RICHMOND, Va. – Medicaid turns 50 years old this week, and the impact it's had on the lives of children is being praised, both by advocates and academics.

Two in seven Virginia children receive services though the healthcare program, which was created primarily for poor families and those with disabilities. Jill Hanken, a staff attorney with the Virginia Poverty Law Center, says the effects of the program on children who have received Medicaid benefits has been significant.

"It's really hard to imagine, because after 50 years of having this important program, it really is part of the fabric of this country," she says. "I can't imagine the world without it."

Virginia has not taken advantage of an option under the Affordable Care Act to expand Medicaid's coverage of the working poor. Critics in the General Assembly say it would be too expensive, but expansion supporters note the federal government would pay nearly the entire cost. Children's advocates argue that even kids who qualify now would do better under expansion, in part because their families would be more financially stable.

● **Activity list**:
1. Reproduce the part of the Medicaid article that opens with the words containing "Two in seven" and closes with "has been significant.".
2. According to the Medicaid article, what share of Virginia children receive services through the program?
3. Extend the Medicaid article with new text that picks up after its final sentence.
These data come from a separate source, not from the Medicaid article.

Saved data entries
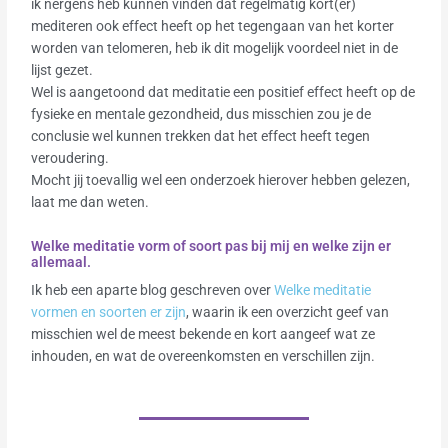
ik nergens heb kunnen vinden dat regelmatig kort(er)
mediteren ook effect heeft op het tegengaan van het korter
worden van telomeren, heb ik dit mogelijk voordeel niet in de
lijst gezet.
Wel is aangetoond dat meditatie een positief effect heeft op de
fysieke en mentale gezondheid, dus misschien zou je de
conclusie wel kunnen trekken dat het effect heeft tegen
veroudering.
Mocht jij toevallig wel een onderzoek hierover hebben gelezen,
laat me dan weten.
Welke meditatie vorm of soort pas bij mij en welke zijn er
allemaal.
Ik heb een aparte blog geschreven over
Welke meditatie
vormen en soorten er zijn
, waarin ik een overzicht geef van
misschien wel de meest bekende en kort aangeef wat ze
inhouden, en wat de overeenkomsten en verschillen zijn.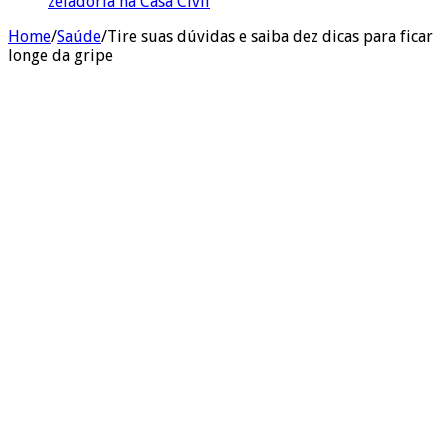
zeladoria na Casa Civil
Home
/
Saúde
/
Tire suas dúvidas e saiba dez dicas para ficar
longe da gripe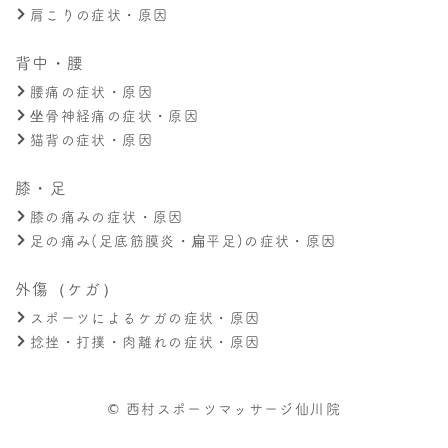
肩こりの症状・原因
背中・腰
腰痛の症状・原因
坐骨神経痛の症状・原因
猫背の症状・原因
膝・足
膝の痛みの症状・原因
足の痛み(足底筋膜炎・扁平足)の症状・原因
外傷（ケガ）
スポーツによるケガの症状・原因
捻挫・打撲・肉離れの症状・原因
© 西村スポーツマッサージ仙川院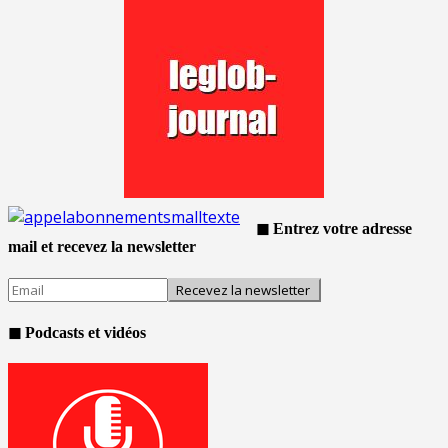
◼ Entrez votre adresse
mail et recevez la newsletter
◼ Podcasts et vidéos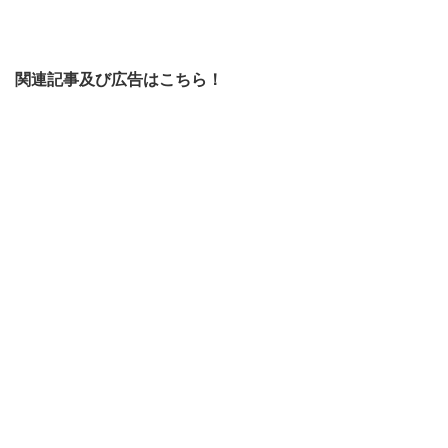
関連記事及び広告はこちら！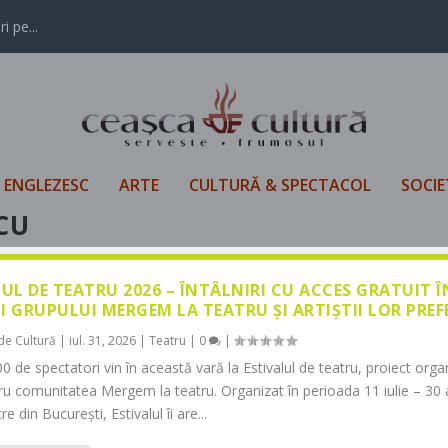
i pe...
L ENGLEZESC
ARTE
CULTURĂ & SPECTACOL
SOCIE
CU
LUL DE TEATRU 2026 – ÎNTÂLNIRI CU ACCES GRATUIT 
I GRUPULUI MERGEM LA TEATRU ȘI ARTIȘTII LOR PREF
de Cultură
|
iul. 31, 2026
|
Teatru
|
0
|
0 de spectatori vin în această vară la Estivalul de teatru, proiect orga
tru comunitatea Mergem la teatru. Organizat în perioada 11 iulie – 30 
re din București, Estivalul îi are...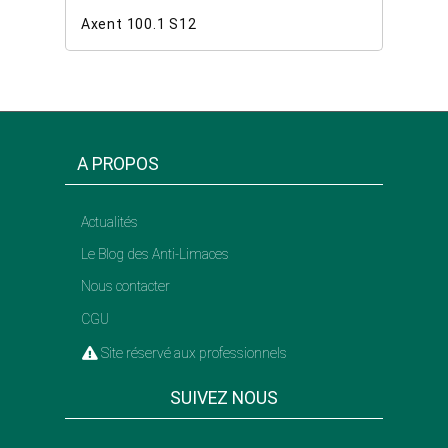
Axent 100.1 S12
A PROPOS
Actualités
Le Blog des Anti-Limaces
Nous contacter
CGU
Site réservé aux professionnels
SUIVEZ NOUS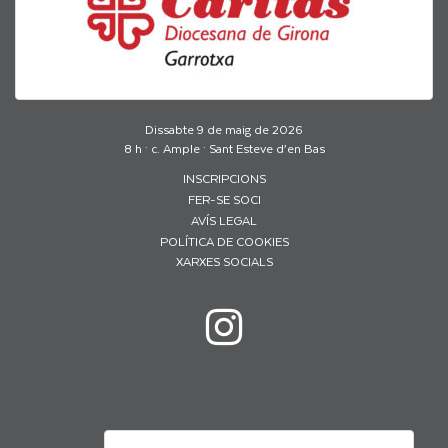
Dissabte 9 de maig de 2026
8 h · c. Ample · Sant Esteve d’en Bas
INSCRIPCIONS
FER-SE SOCI
AVÍS LEGAL
POLÍTICA DE COOKIES
XARXES SOCIALS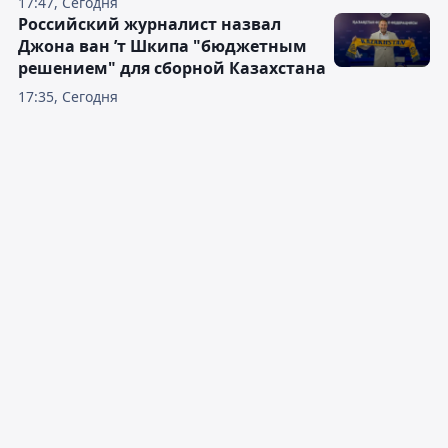
17:47, Сегодня
Российский журналист назвал
Джона ван ’т Шкипа "бюджетным
решением" для сборной Казахстана
17:35, Сегодня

● **Answers given**:
1.
Two in seven Virginia children receive services though the healthcare program, which was created primarily for poor families and those with disabilities. Jill Hanken, a staff attorney with the Virginia Poverty Law Center, says the effects of the program on children who have received Medicaid benefits has been significant.

2. Two in seven.

3.
Joan Alker, executive director of the Georgetown University Center for Children and Families, is part of a coalition that researched how kids helped by Medicaid do later in life. She says it makes a profound difference in several ways.

"What's so interesting about this new research is it's showing that when these kids grow up, there are so many ways in which Medicaid has benefited them," says Alker. "Their health is better, their educational success is better and their economic outcomes are improved."

The program covers at least 600,000 Virginia children. Nearly one-third of the commonwealth's pregnancy care and births also are covered.